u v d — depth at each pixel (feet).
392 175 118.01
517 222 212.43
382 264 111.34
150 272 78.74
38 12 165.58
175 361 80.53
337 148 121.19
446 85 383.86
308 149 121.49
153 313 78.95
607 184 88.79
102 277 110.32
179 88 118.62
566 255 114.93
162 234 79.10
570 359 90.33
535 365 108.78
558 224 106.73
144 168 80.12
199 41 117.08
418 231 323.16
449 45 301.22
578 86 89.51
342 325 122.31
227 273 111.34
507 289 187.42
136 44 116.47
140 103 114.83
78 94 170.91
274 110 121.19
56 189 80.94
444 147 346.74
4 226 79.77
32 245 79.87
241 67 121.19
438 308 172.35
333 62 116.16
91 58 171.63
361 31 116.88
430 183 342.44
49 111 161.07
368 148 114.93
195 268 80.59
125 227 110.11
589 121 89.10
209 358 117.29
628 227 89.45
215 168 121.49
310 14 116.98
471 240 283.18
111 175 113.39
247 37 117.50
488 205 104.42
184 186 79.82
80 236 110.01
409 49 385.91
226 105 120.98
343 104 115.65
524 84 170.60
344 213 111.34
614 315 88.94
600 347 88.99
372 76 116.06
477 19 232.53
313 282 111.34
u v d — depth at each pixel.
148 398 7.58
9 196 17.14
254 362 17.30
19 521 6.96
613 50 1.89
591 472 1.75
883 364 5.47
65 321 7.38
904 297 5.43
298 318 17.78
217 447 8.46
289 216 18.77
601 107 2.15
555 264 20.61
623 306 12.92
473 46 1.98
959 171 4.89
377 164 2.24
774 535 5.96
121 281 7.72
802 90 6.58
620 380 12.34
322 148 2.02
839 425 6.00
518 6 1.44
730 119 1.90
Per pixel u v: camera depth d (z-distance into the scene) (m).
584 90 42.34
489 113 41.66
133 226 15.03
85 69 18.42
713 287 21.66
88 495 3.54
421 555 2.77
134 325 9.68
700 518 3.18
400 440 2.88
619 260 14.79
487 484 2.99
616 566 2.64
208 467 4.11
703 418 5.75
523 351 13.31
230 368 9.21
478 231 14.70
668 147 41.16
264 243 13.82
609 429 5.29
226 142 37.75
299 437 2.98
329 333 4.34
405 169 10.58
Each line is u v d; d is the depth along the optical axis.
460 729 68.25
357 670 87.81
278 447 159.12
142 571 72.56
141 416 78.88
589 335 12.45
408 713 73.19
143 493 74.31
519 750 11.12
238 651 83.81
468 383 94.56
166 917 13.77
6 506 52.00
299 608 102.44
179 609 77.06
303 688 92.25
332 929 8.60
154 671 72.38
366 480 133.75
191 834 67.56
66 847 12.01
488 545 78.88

*****

Start at the line holding "278 447 159.12" and retype each line through the end of the material above, both included.

_Answer area_:
278 447 159.12
142 571 72.56
141 416 78.88
589 335 12.45
408 713 73.19
143 493 74.31
519 750 11.12
238 651 83.81
468 383 94.56
166 917 13.77
6 506 52.00
299 608 102.44
179 609 77.06
303 688 92.25
332 929 8.60
154 671 72.38
366 480 133.75
191 834 67.56
66 847 12.01
488 545 78.88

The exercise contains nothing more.